DJ: research funding from Biogen, Genentech; personal compensation for speaking or consulting services from Acorda, Bayer, Biogen, Genentech, GlaxoSmithKline, Novartis, Questcor, Serono, Teva.
DLA: has served on advisory boards for, received speaker honoraria from, served as a consultant for, or received research support from Bayer, Biogen, Coronado Biosciences, the Consortium of Multiple Sclerosis Centers, Eli Lilly, EMD Serono, Genentech, Genzyme, GlaxoSmithKline, Merck Serono, MS Forum, NeuroRx Research, Novartis, Opexa Therapeutics, Roche, Teva, the Canadian Institutes of Health Research, the Multiple Sclerosis Society of Canada, the S.A. Serono Symposia International Foundation; holds stock in NeuroRx Research.
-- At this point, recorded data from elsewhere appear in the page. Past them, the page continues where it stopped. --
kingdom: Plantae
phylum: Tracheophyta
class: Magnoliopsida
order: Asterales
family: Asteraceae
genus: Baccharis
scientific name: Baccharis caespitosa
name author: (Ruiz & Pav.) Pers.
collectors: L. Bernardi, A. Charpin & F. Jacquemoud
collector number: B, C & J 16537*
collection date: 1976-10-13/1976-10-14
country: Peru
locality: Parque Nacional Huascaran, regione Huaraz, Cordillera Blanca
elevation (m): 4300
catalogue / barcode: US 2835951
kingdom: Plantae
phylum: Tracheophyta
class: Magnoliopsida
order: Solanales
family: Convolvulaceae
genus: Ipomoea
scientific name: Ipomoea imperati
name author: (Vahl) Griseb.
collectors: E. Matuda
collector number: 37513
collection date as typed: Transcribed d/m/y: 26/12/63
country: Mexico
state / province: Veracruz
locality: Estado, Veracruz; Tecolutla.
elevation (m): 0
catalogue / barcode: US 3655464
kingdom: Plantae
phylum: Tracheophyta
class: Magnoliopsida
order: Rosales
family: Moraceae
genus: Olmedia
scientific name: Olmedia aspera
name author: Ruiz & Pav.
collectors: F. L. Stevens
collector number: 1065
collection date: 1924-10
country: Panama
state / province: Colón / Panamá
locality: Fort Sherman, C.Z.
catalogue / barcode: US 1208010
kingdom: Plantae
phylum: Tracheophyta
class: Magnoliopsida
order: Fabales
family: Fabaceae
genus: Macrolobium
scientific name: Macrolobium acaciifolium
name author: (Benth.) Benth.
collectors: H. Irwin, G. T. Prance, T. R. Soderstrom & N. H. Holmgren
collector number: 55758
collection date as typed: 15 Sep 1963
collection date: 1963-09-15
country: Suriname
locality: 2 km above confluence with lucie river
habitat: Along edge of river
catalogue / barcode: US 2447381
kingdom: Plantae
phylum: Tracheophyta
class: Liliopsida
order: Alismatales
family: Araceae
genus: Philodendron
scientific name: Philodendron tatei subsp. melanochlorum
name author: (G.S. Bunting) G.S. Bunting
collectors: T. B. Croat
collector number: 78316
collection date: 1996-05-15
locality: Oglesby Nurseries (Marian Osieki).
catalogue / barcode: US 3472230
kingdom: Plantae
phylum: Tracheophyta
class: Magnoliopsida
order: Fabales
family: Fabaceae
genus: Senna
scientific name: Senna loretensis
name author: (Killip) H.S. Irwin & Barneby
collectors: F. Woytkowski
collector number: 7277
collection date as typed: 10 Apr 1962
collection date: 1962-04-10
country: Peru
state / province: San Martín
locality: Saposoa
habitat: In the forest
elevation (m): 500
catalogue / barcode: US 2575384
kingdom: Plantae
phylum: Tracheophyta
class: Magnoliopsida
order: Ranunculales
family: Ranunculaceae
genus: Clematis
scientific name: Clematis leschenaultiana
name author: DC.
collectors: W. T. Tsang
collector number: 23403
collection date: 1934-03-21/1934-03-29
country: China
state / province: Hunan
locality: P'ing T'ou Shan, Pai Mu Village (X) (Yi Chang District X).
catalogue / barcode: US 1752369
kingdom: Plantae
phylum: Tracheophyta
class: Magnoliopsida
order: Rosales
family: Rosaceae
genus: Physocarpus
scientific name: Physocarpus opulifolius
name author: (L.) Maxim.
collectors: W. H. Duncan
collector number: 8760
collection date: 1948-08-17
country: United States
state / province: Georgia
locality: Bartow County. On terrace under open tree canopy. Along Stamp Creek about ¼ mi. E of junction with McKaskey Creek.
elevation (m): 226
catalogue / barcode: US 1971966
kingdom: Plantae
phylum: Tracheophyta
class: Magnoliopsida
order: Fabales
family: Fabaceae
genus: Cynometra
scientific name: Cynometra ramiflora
MF: serves as editor-in-chief of the Journal of Neurology and on the scientific advisory board for Teva; has received compensation for consulting services and/or speaking activities from Biogen, Excemed, Novartis, Teva Pharmaceutical Industries; has received research support from Biogen, Novartis, Teva Pharmaceutical Industries, the Alzheimer's Drug Discovery Foundation (ADDF), ARiSLA (Fondazione Italiana di Ricerca per la SLA), Cure PSP, the Italian Ministry of Health, the Jacques and Gloria Gossweiler Foundation (Switzerland), La Fondazione Italiana Sclerosi Multipla.
JJGG: serves on the editorial boards of Multiple Sclerosis Journal and Neurology; has received speaker honoraria from Biogen, Genzyme, Merck Serono, Novartis, Teva; has received research support from Biogen; has served on the boards of the Dutch MS Research Foundation and the Progressive MS Alliance.